En cette période de fêtes, équilibre alimentaire doit rester le maître-mot :

« J’explique aux joueurs ce qu’il faut manger avant et après un match. L’alimentation, c’est très important pour les performances sportives. Si on mange mal, on est moins bon sur le terrain. On peut développer des carences, comme les crampes, la fatigue, la mauvaise récupération, les douleurs musculaires et ça peut aller jusqu’à la tendinite » explique Bénédicte Cianfarani-Tharreau. « Celui qui mange mal est moins performant, moins puissant, et sera plus facilement KO pendant l’effort ».

Bénédicte Cianfarani-Tharreau est diététicienne diplômée d'Etat spécialisée dans la nutrition  du sport. (Photo: Toussaint Canazzi).

Bénédicte Cianfarani-Tharreau est diététicienne diplômée d'Etat spécialisée dans la nutrition du sport.

(Photo: Toussaint Canazzi)

Mais selon le profil de chacun, les besoins alimentaires sont différents. C’est pourquoi notre diététicienne a distribué un questionnaire à chaque joueur de la catégorie U19, afin de mieux cerner les attentes. Chacun devait y exprimer ses habitudes, ses petits soucis de santé comme les allergies et détailler ses repas. Elle réalise ensuite un profil pour cibler son intervention. Ainsi, chacun a pu bénéficier de conseils pratiques.

Bien s’hydrater est la règle numéro 1 : « toute pathologie vient d’une déshydratation » insiste la diététicienne. Elle ajoute : « comme pour tout le monde, l’alimentation doit être équilibrée et variée, mais les quantités vont être différentes pour les footballeurs. Par exemple, les sucres lents doivent davantage être consommés, ainsi que les protéines : ce sont elles qui font le muscle. Mais trop de protéines est aussi néfaste. On calcule la quantité nécessaire à chacun par rapport au poids corporel, chaque individu est différent ».
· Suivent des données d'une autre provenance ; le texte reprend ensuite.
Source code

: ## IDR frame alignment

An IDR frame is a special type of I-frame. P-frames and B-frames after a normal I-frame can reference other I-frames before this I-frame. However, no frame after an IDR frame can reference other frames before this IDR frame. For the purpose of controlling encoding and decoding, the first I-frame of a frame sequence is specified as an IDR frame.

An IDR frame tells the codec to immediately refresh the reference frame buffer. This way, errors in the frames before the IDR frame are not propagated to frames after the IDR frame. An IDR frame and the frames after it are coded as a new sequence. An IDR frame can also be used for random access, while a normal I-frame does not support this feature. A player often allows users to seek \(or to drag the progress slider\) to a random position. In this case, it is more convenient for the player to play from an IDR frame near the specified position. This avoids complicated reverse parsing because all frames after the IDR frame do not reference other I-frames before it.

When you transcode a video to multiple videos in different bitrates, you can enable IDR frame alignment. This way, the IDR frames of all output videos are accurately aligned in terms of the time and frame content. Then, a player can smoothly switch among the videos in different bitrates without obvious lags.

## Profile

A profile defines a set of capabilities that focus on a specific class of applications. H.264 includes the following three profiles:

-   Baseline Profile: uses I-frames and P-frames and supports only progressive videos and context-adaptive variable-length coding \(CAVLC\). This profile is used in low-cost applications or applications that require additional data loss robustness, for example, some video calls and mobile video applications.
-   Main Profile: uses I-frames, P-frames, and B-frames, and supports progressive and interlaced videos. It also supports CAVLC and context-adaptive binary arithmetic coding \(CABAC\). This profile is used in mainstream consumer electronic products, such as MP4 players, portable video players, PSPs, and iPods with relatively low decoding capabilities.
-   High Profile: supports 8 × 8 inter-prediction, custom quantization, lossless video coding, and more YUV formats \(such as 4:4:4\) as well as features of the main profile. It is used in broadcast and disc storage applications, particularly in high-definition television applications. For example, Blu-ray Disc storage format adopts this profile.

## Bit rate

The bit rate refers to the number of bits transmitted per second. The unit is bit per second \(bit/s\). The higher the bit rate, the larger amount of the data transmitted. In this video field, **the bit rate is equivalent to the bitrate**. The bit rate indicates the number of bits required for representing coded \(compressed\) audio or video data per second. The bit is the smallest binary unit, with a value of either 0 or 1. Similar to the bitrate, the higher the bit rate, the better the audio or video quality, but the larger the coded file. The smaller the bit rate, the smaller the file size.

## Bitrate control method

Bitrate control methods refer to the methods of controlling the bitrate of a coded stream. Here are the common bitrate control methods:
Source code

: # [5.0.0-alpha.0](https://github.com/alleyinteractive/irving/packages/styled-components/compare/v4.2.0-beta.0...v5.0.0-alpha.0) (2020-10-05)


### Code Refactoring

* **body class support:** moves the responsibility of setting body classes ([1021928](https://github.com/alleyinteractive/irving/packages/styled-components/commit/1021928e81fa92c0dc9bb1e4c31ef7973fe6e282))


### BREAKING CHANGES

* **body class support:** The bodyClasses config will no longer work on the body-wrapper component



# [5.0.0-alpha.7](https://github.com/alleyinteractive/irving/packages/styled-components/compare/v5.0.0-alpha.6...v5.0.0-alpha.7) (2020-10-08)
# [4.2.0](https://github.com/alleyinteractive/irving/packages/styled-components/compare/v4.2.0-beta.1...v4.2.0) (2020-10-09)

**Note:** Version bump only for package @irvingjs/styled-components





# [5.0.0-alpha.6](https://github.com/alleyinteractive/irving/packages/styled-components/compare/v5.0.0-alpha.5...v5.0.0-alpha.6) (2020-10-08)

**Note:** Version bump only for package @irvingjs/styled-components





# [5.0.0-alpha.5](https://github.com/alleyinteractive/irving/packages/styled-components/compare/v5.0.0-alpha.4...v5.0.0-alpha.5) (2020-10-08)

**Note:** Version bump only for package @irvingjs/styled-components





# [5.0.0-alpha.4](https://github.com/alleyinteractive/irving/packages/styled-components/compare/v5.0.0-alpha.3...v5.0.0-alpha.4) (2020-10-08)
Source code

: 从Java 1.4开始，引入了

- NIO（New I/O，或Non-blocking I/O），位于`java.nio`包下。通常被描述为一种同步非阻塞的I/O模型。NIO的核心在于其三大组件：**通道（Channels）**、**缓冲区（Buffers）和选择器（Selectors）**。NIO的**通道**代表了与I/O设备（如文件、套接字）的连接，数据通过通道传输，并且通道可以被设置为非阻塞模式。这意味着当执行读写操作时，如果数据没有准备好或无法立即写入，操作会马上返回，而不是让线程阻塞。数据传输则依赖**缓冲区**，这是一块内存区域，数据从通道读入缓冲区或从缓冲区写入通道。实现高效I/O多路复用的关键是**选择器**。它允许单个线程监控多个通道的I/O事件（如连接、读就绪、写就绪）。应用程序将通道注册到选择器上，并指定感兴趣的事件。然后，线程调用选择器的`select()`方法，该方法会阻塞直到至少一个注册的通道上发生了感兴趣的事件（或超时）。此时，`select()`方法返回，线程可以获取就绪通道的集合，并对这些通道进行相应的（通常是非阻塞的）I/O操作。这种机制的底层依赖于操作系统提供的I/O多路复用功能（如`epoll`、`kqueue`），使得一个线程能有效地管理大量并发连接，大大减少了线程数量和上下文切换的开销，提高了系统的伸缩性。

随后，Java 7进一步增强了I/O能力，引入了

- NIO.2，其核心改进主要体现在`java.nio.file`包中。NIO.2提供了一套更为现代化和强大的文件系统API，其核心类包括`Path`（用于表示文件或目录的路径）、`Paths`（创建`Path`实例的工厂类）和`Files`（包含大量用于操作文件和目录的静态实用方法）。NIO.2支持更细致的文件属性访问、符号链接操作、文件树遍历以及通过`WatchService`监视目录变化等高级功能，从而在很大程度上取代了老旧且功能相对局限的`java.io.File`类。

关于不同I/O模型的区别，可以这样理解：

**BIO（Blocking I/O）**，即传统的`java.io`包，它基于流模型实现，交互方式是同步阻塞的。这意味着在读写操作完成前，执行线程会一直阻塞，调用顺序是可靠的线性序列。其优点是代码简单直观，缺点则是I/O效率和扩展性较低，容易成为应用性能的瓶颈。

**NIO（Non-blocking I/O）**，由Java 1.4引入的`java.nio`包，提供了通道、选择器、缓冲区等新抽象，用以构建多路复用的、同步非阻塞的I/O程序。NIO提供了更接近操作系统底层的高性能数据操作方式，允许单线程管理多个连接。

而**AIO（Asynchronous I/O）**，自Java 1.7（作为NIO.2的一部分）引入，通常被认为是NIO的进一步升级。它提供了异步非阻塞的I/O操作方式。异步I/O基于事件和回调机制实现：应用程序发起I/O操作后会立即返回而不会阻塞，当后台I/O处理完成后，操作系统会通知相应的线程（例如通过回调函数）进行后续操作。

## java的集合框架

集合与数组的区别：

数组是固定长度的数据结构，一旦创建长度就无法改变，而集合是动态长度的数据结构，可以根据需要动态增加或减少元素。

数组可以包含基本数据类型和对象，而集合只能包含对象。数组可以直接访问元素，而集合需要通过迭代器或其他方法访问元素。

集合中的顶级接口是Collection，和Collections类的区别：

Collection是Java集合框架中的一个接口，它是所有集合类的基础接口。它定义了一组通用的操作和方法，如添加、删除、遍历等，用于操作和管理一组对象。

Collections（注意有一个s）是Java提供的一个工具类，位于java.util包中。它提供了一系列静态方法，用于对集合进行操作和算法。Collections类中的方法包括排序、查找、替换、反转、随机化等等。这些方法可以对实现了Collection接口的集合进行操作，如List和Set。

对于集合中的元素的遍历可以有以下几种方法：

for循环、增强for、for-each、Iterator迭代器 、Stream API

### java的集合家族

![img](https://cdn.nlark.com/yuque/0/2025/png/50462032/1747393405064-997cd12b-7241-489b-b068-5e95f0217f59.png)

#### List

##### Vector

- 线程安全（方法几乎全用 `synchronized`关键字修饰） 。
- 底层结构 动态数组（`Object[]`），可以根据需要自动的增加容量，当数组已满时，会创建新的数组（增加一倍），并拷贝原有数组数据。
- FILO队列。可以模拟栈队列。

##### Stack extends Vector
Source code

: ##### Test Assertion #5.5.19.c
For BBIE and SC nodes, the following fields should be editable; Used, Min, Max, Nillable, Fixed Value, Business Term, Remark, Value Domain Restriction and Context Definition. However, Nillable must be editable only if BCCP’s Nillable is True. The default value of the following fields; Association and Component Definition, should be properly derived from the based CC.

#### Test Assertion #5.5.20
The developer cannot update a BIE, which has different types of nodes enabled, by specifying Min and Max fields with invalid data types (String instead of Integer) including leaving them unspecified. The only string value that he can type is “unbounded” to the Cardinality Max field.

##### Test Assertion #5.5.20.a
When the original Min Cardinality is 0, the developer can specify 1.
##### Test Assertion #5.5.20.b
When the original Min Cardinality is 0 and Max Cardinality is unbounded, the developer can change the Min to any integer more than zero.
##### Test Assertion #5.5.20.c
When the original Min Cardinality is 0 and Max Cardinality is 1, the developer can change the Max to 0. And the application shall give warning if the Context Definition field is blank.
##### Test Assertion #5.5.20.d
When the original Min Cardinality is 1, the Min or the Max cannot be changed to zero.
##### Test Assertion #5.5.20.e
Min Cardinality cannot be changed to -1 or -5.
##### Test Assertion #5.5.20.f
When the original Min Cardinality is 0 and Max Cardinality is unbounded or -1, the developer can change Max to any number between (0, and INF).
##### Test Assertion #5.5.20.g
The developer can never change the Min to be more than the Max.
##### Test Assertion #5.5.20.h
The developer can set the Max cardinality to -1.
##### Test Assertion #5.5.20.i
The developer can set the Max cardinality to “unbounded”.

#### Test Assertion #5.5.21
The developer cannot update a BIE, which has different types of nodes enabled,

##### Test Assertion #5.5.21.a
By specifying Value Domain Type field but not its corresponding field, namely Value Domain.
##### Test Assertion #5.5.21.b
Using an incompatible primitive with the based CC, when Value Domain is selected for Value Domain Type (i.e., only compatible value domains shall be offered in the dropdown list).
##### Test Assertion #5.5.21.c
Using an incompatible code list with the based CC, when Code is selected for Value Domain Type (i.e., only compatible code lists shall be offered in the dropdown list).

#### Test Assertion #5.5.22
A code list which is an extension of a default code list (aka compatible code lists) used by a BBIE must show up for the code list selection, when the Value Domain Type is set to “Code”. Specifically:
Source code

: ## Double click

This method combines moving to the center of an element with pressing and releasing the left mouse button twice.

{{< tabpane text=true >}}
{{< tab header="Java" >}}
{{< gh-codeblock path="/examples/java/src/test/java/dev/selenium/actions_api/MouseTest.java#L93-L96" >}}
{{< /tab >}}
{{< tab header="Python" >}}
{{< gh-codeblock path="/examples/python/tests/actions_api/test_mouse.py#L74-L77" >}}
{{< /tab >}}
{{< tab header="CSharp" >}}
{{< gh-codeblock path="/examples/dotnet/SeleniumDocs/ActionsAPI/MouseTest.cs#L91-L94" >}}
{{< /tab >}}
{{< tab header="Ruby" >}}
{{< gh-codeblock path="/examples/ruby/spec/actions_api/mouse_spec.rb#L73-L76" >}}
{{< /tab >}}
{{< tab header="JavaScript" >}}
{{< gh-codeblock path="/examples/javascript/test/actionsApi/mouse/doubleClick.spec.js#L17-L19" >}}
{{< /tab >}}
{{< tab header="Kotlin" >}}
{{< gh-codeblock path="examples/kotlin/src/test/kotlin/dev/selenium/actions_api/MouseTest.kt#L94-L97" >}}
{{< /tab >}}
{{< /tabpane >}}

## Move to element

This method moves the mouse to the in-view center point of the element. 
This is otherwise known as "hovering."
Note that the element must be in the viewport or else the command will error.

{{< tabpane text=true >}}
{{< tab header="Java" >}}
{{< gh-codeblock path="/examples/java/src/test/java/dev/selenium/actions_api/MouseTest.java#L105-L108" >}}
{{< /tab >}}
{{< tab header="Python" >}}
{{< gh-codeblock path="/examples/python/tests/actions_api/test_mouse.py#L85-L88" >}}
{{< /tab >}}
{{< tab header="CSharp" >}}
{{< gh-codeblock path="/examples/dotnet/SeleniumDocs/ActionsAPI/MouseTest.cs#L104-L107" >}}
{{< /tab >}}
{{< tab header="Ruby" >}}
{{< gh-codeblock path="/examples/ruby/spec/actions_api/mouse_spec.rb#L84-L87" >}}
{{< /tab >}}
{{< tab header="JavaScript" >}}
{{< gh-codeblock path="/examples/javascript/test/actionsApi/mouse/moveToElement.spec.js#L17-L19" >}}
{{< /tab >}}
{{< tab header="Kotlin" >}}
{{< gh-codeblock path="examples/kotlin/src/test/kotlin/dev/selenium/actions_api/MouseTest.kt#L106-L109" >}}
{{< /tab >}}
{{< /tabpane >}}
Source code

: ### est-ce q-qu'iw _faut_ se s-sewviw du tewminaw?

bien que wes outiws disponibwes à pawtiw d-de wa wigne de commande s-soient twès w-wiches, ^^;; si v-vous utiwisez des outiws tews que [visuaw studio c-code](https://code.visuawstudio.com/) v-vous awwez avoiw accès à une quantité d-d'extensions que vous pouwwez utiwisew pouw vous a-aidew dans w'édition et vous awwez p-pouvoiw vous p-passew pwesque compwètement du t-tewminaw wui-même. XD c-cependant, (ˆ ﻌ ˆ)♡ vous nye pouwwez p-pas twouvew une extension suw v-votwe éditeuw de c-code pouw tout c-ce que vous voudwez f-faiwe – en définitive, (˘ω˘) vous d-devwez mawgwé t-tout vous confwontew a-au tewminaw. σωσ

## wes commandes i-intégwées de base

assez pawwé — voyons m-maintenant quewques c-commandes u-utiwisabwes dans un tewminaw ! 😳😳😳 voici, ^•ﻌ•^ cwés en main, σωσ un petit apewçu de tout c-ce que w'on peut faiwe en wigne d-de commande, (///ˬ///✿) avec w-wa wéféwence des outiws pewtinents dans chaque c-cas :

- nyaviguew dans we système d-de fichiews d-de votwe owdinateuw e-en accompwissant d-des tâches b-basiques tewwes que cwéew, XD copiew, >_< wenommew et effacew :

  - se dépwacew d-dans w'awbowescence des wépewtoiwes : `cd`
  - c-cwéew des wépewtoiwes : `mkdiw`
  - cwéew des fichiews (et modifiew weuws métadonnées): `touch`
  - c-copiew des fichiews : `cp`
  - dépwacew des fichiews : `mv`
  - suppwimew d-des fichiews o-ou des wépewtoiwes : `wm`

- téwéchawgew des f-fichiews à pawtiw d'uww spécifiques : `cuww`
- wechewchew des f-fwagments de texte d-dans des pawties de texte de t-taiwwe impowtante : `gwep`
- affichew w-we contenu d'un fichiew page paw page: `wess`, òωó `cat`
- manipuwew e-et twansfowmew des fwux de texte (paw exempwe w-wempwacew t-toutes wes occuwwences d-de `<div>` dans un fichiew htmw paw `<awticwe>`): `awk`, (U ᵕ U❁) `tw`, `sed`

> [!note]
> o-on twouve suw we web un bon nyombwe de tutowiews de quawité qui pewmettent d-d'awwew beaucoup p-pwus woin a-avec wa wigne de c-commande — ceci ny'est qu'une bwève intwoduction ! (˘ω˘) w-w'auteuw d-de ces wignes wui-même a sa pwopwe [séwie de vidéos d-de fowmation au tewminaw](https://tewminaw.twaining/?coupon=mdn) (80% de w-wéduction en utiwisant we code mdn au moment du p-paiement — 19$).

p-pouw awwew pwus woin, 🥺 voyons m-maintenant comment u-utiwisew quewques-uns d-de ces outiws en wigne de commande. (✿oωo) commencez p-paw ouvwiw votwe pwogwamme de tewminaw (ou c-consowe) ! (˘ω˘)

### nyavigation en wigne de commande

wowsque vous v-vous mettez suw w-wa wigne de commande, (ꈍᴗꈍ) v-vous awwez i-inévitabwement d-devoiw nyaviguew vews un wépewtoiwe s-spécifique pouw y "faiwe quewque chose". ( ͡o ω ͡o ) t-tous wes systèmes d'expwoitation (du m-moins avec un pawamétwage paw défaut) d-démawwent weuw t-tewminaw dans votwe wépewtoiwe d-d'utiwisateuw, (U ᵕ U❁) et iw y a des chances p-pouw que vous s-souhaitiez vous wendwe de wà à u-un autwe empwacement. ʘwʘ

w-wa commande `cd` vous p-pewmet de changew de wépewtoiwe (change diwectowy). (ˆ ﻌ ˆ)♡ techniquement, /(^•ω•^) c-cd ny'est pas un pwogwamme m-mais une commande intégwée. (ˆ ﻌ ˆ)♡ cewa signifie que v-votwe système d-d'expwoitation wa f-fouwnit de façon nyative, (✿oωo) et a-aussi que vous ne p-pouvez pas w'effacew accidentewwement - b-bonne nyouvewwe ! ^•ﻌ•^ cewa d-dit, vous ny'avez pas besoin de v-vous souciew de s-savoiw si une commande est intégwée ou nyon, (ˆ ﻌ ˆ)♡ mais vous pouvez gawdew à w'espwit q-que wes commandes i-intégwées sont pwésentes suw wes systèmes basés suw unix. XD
« Les joueurs font souvent l’impasse sur les fruits et légumes. Or ils sont essentiels. Notre corps produit naturellement des radicaux libres, surtout quand on consomme beaucoup d’oxygène comme un sportif. Or il faut des antioxydants car trop d’oxygène est toxique. Ce sont dans les fruits et légumes que l’on va trouver ces antioxydants, à savoir la vitamine C, E, le cuivre, le zinc, le sélénium ».

Bien sûr, il ne s’agit pas de se priver de plaisir. On peut manger sainement et apprécier ce qu’il y a dans l’assiette. Le tout est de ne pas abuser. « Le joueur peut faire quelques extras, comme la charcuterie, le fromage ou les pâtisseries, mais jamais le jour qui précède la compétition ni après. Il doit savoir être rigoureux et adopter des règles de base. Après on peut adapter les menus, car chaque cas est particulier ».

On a souvent en tête le cliché des diététicien un peu austères, qui prônent des régimes très stricts sans aucun écart à s’accorder, en guerre contre la malbouffe et parfois ennemis de la bonne chère. Bénédicte, c’est tout le contraire. Elle adore manger et cuisiner : « je suis bonne vivante et je ne suis pas pour les produits allégés. On peut manger de tout sans que ce soit nocif pour l’organisme. La diététique et la gastronomie ne sont pas contradictoires » conclut-elle.